Interlink Coaches
- Formerly: Sunstate Charters
- Founded: November 1985 by Fred Carah and Gordon MacNicol
- Ceased operation: May 2025 (charter coaches) May 2026 (public coaches)
- Headquarters: Operational: Pinkenba Registered: Eagle Farm
- Service area: Brisbane, Queensland Gold Coast, Queensland North Coast, New South Wales
- Service type: Coach
- Routes: 4
- Depots: 2
- Fleet: 22 (November 2015)
- Operator: D & S Holdings (Qld) Pty Ltd
- Manager: Angus Burton
- Website: www.sunstatecoaches.com.au

= Sunstate Coaches =

Sunstate Coaches, also known as Sunstate Charters, was an Australian coach operator founded in 1985. It operated coach charters in the Brisbane area, as well as operating public long-distance services under contract to NSW TrainLink. In May 2025, the charter division was purchased by Kangaroo Bus Lines. The business was renamed Interlink Coaches and continued operating NSW TrainLink services until May 2026.

== History ==
Sunstate was founded in November 1985 by Fred Carah, who was previously a director at Carah Coaches in Sydney, and Gordon MacNicol. Sunstate commenced operating services under the New South Wales Government's regional transport brand, CountryLink, in January 1997. In July 2016, Sunstate commenced operating a new five-year contract with its successor organisation, NSW TrainLink. This contract would be extended for an additional five years, until June 2026.

Sunstate sold their charter coach business to Kangaroo Bus Lines in May 2025. The remainder of the business was renamed Interlink Coaches, and continued operating NSW TrainLink services.

Interlink "unexpectedly" ended their contracted services in May 2026, with replacement operators in place until the new contracts began in July. The contract for the Brisbane to Casino route passed to Simes Bros Coaches.

==Operations==
Sunstate operated depots in Eagle Farm and Burleigh Heads.

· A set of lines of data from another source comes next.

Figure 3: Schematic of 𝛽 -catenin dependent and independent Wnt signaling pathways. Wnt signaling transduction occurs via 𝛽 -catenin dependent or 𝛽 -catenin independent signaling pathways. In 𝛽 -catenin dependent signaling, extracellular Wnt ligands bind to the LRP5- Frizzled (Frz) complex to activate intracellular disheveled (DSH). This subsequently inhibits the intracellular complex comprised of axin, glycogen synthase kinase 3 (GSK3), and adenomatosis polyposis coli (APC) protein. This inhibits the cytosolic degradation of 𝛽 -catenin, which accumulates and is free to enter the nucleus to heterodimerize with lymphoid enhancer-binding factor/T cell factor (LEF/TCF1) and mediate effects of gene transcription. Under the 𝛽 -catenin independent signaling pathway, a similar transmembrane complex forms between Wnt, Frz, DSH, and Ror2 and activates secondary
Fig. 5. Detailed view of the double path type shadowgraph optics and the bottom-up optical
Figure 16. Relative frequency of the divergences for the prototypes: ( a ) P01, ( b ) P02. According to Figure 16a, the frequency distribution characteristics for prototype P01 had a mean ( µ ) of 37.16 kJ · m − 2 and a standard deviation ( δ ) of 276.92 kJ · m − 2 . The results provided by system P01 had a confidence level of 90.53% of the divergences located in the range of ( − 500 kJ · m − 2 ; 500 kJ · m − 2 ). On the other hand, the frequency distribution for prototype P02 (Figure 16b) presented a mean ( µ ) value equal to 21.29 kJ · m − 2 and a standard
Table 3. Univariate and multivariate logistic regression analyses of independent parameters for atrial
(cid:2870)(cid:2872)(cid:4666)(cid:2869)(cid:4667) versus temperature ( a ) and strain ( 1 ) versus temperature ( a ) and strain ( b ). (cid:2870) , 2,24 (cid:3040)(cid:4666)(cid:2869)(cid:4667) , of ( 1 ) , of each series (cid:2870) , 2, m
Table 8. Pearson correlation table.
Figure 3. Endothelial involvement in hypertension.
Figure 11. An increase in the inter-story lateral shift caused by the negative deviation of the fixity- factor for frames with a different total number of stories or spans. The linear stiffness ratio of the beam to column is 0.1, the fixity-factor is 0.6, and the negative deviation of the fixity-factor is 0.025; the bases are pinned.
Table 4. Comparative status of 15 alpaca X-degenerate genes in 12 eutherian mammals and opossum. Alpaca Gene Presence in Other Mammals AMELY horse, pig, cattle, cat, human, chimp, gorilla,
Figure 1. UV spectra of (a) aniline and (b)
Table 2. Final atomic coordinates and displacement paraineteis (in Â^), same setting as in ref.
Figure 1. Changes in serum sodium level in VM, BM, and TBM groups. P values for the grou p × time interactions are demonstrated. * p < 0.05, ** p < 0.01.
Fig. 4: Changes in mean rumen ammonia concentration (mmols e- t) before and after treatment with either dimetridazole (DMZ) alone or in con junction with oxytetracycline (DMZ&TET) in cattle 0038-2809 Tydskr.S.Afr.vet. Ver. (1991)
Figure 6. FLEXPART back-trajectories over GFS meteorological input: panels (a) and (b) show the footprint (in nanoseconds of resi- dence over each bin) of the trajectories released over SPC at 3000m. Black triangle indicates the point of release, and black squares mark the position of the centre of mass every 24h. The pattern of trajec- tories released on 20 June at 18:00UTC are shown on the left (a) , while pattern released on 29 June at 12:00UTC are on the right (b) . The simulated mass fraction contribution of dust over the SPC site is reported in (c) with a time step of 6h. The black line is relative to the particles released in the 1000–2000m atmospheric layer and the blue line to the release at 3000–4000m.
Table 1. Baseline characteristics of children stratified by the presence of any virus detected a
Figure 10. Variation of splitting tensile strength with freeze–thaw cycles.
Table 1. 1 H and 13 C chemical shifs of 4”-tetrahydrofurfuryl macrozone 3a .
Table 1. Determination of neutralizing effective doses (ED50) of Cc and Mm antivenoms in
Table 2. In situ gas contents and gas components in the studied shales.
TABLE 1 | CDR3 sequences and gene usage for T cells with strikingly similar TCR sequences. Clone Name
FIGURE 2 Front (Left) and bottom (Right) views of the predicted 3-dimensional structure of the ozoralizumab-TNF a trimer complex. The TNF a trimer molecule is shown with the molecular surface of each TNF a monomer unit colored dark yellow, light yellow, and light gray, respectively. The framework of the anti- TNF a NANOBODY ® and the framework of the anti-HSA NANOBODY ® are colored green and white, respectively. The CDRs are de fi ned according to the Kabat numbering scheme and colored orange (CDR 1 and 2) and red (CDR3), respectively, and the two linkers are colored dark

As at November 2015, the fleet consisted of 22 coaches, with a charter fleet livery of white with cream and red stripes, and several coaches painted in orange NSW TrainLink livery.

Sunstate operated services under contract to NSW TrainLink from Brisbane, Surfers Paradise, and Byron Bay to Casino and Grafton, connecting with the XPT train service to Sydney.